Trecho da página ::

((

No livro do Apocalipse encontramos uma imagem muito conhecida e muitas vezes mal compreendida. Trata-se da imagem dos 4 cavaleiros do Apocalipse. Segundo uma interpretação simbólica do texto bíblico, o primeiro cavaleiro seria Cristo que reina e marcha com seu cavalo branco para vencer todos os seus inimigos (tema esse do livro do Apocalipse, isto é, a vitória de Cristo e de sua Igreja contra seus inimigos). O segundo cavaleiro montado em seu cavalo vermelho traz a perseguição violenta com sua espada pronta para sacrificar os cristãos que se mantêm fieis ao vitorioso Jesus Cristo. O terceiro cavaleiro montado em seu cavalo negro traz consigo as limitações financeiras para aqueles que sustentam os princípios de Cristo em suas vidas. O quarto cavaleiro em seu cavalo amarelo traz consigo a morte indiscriminada sob formas distintas.

))

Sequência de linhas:
((

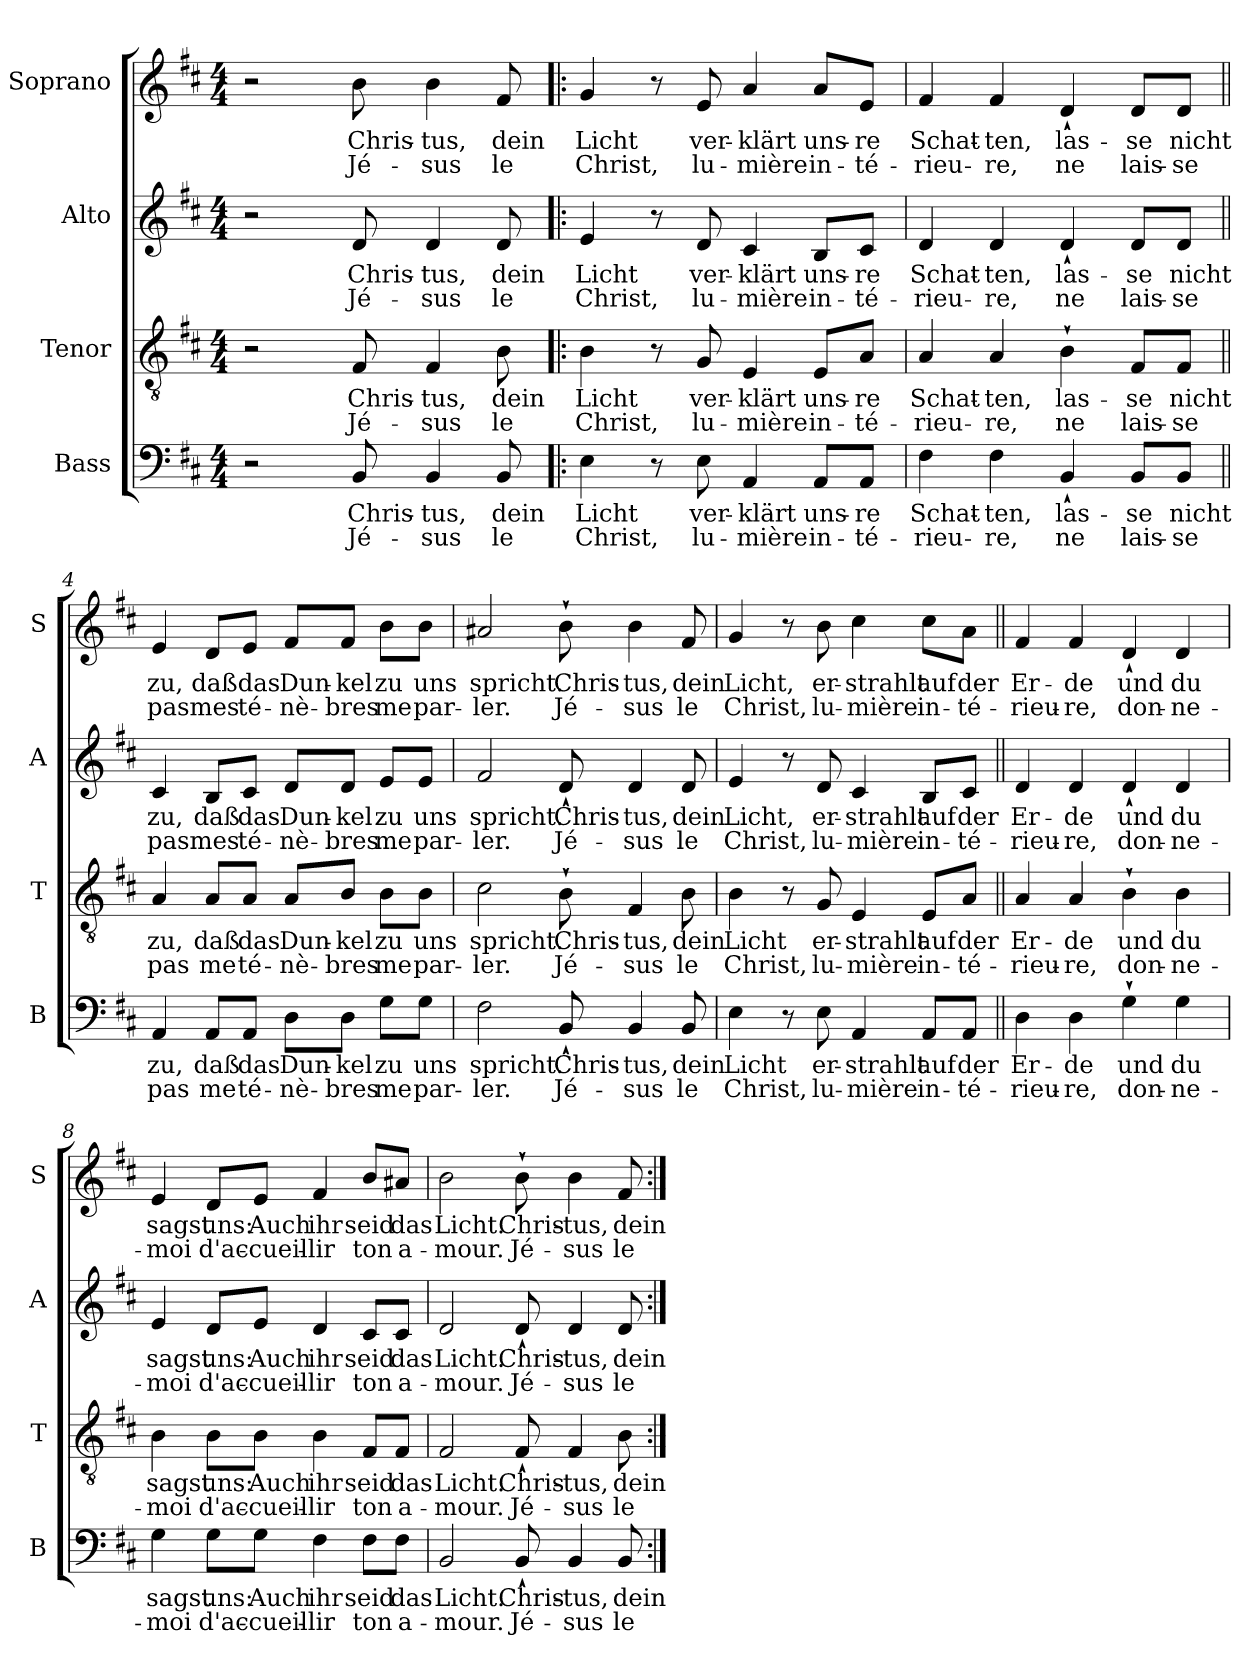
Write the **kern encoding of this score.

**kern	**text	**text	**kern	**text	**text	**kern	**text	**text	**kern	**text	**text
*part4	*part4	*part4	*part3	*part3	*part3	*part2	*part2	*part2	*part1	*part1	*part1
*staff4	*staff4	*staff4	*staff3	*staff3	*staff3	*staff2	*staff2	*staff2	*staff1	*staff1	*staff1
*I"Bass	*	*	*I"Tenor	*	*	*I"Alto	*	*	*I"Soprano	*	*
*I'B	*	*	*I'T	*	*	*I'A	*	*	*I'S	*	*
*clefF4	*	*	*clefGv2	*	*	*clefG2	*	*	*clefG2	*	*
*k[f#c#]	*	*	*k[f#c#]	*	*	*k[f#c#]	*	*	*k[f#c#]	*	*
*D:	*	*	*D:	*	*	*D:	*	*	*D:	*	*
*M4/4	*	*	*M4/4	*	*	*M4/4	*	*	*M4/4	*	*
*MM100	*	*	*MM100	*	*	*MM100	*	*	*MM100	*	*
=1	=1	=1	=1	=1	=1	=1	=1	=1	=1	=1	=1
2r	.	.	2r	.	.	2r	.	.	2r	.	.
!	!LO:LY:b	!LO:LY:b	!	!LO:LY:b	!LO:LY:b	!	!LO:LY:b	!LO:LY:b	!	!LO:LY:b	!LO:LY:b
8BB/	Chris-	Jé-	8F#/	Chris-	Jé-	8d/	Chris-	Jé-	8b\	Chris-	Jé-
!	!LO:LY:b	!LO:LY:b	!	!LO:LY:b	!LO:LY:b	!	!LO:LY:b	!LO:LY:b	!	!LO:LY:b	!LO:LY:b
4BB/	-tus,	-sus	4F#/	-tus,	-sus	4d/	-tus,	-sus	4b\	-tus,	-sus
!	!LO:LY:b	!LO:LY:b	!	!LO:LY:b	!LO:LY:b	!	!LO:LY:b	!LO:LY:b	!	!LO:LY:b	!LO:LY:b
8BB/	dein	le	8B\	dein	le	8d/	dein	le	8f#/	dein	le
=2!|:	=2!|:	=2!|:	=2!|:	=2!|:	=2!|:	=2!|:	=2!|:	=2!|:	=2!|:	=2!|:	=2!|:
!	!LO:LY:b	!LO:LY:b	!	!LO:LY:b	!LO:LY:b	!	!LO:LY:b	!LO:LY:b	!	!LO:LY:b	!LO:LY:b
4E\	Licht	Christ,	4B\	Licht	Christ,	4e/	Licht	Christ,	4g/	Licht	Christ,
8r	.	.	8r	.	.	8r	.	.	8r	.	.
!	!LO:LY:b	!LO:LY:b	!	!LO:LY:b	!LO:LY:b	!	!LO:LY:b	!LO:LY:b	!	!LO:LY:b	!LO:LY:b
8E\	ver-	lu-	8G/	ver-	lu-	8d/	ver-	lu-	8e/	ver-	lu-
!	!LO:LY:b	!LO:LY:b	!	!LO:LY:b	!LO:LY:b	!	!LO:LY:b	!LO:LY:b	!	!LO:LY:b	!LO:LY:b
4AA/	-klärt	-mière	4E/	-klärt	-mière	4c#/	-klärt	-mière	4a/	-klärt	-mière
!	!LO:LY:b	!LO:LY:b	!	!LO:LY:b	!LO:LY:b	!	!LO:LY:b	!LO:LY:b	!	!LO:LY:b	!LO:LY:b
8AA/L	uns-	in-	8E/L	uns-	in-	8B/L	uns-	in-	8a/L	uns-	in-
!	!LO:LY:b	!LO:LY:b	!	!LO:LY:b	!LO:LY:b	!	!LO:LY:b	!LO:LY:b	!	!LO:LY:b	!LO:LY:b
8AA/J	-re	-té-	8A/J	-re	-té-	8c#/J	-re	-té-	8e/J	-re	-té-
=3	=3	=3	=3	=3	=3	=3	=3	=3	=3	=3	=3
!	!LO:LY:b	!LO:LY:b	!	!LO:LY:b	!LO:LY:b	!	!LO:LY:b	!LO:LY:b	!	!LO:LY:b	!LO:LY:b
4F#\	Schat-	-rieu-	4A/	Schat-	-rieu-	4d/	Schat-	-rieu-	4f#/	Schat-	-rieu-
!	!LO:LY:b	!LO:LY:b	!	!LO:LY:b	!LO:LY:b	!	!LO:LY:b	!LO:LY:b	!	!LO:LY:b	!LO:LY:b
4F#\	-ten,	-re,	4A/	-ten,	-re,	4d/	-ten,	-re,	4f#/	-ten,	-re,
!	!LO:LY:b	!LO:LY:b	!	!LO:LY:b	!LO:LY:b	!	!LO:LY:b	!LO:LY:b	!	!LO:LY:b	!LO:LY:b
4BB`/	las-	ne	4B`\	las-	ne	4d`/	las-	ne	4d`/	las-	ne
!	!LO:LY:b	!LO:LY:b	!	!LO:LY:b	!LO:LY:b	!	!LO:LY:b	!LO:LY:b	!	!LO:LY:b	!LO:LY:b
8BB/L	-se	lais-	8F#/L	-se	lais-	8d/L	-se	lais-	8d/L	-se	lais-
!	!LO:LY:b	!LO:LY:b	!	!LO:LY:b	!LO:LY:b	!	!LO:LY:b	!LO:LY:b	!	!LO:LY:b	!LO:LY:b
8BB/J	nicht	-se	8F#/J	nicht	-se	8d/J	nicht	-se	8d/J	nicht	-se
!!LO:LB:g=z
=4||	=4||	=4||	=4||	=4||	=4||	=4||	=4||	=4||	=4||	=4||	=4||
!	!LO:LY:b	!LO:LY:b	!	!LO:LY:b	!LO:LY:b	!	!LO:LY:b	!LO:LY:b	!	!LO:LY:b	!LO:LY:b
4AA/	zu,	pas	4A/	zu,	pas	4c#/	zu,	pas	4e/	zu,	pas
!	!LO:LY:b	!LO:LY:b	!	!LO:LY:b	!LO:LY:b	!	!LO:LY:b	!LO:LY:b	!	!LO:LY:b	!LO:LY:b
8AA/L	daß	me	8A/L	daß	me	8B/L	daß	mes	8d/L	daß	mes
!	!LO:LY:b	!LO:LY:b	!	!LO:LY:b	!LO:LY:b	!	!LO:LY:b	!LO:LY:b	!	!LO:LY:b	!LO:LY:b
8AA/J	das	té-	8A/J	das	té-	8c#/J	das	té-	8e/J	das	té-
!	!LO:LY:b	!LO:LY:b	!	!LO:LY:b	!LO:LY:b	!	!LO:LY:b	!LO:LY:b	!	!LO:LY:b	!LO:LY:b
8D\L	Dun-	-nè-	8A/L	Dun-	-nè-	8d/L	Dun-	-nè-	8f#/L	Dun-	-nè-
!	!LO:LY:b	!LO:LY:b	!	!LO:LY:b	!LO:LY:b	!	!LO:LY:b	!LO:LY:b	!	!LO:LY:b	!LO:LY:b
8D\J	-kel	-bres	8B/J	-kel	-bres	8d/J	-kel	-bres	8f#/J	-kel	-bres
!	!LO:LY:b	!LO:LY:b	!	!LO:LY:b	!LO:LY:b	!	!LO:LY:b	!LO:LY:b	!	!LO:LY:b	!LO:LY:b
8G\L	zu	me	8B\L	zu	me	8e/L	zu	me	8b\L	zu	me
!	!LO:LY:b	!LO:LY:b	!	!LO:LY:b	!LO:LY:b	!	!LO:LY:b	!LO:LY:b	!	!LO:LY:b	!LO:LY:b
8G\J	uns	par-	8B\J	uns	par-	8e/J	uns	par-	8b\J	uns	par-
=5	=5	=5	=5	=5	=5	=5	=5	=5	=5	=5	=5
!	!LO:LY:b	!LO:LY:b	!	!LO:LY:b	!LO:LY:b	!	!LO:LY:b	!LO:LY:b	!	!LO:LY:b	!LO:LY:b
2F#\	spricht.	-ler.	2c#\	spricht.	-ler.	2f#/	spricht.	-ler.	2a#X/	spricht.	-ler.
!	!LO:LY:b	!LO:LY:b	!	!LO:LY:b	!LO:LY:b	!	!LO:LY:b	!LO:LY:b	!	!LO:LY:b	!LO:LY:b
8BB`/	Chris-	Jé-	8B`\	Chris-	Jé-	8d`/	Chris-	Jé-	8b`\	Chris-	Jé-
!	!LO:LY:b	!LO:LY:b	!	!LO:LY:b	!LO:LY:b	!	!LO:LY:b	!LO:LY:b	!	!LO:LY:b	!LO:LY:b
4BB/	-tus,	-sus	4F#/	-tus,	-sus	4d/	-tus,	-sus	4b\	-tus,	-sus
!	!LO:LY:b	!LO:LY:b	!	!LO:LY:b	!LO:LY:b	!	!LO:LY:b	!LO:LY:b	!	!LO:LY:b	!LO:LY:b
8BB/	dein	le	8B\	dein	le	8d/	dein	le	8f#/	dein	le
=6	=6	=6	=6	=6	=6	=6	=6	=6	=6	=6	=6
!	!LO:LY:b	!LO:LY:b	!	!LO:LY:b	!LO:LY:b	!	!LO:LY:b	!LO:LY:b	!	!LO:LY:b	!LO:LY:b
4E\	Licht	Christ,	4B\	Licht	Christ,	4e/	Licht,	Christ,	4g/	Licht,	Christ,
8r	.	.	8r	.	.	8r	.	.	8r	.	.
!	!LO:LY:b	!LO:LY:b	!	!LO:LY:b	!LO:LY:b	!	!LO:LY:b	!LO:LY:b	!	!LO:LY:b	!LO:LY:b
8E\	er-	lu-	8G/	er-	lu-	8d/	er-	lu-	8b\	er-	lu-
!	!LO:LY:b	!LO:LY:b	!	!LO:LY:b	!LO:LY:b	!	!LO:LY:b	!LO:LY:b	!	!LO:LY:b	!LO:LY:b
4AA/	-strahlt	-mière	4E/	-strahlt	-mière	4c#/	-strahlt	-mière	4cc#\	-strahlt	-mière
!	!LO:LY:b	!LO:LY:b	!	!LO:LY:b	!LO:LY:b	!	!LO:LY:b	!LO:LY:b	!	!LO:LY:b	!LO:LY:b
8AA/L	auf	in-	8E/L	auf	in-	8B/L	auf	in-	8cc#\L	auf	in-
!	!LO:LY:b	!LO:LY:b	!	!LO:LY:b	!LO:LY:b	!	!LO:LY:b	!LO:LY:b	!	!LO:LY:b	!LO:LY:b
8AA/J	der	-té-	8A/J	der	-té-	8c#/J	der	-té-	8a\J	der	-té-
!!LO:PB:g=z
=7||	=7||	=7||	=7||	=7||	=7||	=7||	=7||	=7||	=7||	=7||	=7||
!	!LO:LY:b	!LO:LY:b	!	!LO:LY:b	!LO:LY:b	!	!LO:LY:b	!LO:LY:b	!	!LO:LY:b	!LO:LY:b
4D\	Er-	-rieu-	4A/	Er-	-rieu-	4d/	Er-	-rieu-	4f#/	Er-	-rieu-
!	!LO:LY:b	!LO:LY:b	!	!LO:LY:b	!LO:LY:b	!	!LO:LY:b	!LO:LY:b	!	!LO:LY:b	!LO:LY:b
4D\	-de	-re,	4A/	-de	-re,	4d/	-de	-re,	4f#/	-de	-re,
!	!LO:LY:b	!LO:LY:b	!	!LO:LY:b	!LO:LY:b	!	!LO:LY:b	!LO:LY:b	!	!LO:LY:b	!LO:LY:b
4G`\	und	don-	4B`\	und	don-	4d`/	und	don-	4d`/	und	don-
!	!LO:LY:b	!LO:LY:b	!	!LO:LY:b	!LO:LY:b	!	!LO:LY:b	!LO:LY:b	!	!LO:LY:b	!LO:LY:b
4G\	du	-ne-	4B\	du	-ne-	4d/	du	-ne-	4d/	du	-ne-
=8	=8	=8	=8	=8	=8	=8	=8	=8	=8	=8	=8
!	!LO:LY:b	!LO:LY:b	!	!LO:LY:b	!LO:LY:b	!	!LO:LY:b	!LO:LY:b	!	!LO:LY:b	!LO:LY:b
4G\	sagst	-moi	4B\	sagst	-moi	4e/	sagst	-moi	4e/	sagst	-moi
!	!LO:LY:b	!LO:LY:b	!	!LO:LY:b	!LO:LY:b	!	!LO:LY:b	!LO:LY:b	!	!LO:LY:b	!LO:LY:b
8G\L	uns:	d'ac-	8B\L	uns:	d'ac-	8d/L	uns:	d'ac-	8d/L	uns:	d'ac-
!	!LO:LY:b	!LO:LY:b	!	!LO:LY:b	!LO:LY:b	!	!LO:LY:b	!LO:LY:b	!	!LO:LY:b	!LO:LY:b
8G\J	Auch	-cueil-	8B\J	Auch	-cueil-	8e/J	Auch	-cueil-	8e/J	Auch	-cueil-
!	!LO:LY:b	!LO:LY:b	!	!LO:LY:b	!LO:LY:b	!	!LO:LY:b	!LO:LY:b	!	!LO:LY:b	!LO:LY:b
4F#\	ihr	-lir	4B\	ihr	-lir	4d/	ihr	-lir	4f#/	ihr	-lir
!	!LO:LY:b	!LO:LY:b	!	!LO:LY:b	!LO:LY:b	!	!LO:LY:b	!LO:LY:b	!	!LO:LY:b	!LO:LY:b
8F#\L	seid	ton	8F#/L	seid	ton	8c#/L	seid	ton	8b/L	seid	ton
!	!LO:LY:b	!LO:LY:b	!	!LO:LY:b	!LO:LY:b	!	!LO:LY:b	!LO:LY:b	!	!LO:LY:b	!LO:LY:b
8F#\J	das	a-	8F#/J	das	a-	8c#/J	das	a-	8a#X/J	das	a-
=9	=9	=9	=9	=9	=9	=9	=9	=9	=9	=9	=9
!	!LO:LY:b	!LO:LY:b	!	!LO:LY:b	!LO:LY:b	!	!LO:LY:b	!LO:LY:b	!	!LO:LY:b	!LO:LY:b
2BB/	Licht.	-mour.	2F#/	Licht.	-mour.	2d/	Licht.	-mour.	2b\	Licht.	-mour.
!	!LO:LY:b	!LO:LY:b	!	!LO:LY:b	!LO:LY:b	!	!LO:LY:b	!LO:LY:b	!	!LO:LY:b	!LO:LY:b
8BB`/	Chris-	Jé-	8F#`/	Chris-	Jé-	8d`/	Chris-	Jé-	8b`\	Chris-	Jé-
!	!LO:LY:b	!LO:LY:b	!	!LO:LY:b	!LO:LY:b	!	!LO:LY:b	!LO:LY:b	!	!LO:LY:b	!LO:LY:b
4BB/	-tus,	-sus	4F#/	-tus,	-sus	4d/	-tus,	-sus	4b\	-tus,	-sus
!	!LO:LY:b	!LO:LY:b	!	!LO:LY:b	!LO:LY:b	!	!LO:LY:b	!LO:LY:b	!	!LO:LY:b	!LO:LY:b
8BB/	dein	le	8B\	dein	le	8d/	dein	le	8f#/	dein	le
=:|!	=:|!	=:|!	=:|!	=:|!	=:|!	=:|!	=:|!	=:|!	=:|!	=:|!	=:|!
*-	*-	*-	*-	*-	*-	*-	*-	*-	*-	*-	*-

))

O que fazer ::
A - Resuma em duas frases o trecho sobre os quatro cavaleiros do Apocalipse.
B - Traduza para o inglês esta frase do trecho sobre os cavaleiros do Apocalipse: "O quarto cavaleiro em seu cavalo amarelo traz consigo a morte indiscriminada sob formas distintas."

Resultados ::
A - Segundo uma interpretação simbólica do livro do Apocalipse, o primeiro cavaleiro, em um cavalo branco, seria Cristo marchando para vencer seus inimigos, e o segundo, em um cavalo vermelho, traz a perseguição violenta aos cristãos fiéis. O terceiro, em um cavalo negro, traz limitações financeiras aos que seguem os princípios de Cristo, e o quarto, em um cavalo amarelo, traz a morte indiscriminada sob formas distintas.

B - The fourth horseman on his yellow horse brings with him indiscriminate death in different forms.